Daffodil Health raises $16.3M for health plan management platform

Daffodil Health, an artificial intelligence platform for health plan management and claims processing, announced Tuesday that it has raised $16.3 million in Series A funding to help scale the company.
The San Francisco-based startup provides AI-based software to U.S. health plans and third-party administrators to manage claims pricing and payment integrity. Its platform allows payers to process repricing in-house and out-of-network using transparent benchmarks and real-time reporting. Navin Nagiah, CEO and co-founder of Daffodil Health, said this work has historically been outsourced to providers who have “built billion-dollar businesses between providers and payers.” It offers a SaaS pricing model instead of the percentage savings pricing model used by companies like MultiPlan and Zelis.
“We’ve automated the entire workflow end-to-end,” he said. “As claims come in, we benchmark against market data, Medicare rates, MSA's historical allowable amounts, percentile distributions, and even provider-specific acceptance history. Configuration takes a few minutes, and then the system automatically runs on a claim-by-claim basis. Our goal is to provide control, automation, and transparency to plans at a fraction of historical costs.”
Daffodil's Series A round was led by Flare Capital Partners, with participation from LRVHealth and Maverick Ventures. Individual investors are also participating, including Scott Mingee, the former CEO of Equian (acquired by Optum) and Jim Lacy, the former president and COO of Collective Medical (acquired by PointClickCare). Daffodil has raised a total of $20.9 million.
“Daffodil is redefining how health plans and TPAs can modernize plan design, pricing and claims infrastructure while helping payers be more profitable and deliver more member-centric experiences,” Parth Desai, partner at Flare Capital Partners, said in a statement. “With built-in AI-native automation and auditability, Daffodil Enables faster, more reliable pricing and plan design decisions at scale that traditional existing solutions and point solutions cannot match.”

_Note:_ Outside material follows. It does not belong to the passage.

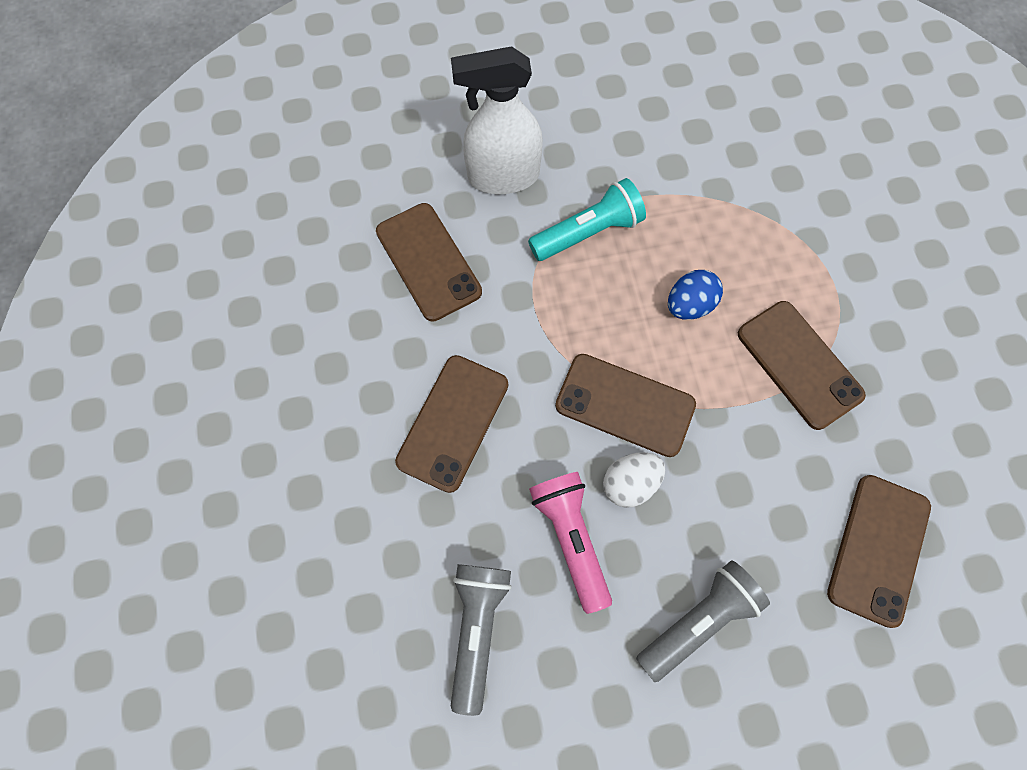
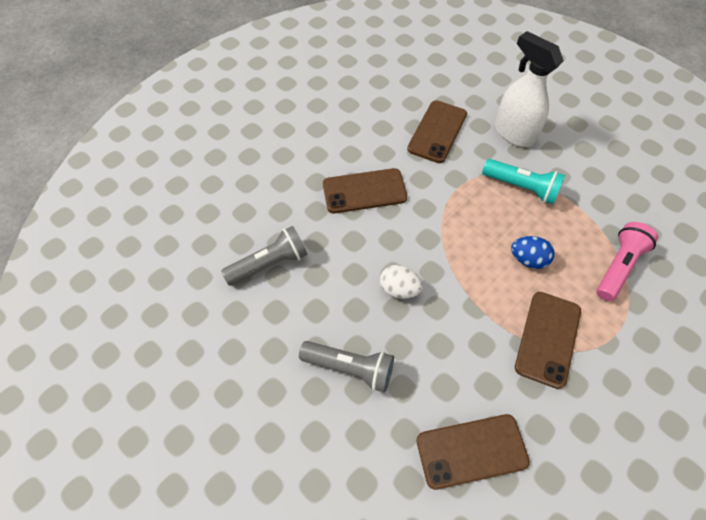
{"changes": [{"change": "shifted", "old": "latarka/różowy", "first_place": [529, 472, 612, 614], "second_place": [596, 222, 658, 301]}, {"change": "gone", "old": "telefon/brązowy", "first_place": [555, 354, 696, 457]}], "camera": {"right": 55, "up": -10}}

With the funding, Nagiah said the company will expand its out-of-network repricing and prepaid payment integrity solutions nationwide “so every payer can increase profits without having to pay exorbitant fees to legacy providers.”
Currently, health care accounts for approximately 20% of the U.S. economy. Approximately 41% of Americans have medical debt, and 58% of debt collection debt in the United States is related to medical bills. Daffodil Health aims to solve this problem
“Long term, we want to modernize the health care engine room,” Nakia said. “Whether it's telemedicine or digital health tools, there's a lot of innovation ahead. But the pipeline and management infrastructure behind the scenes is still outdated. If we can rebuild that foundation with modern software and artificial intelligence, we can enable more customized plan designs, be more transparent to employers, and ultimately achieve a more reasonable cost structure.”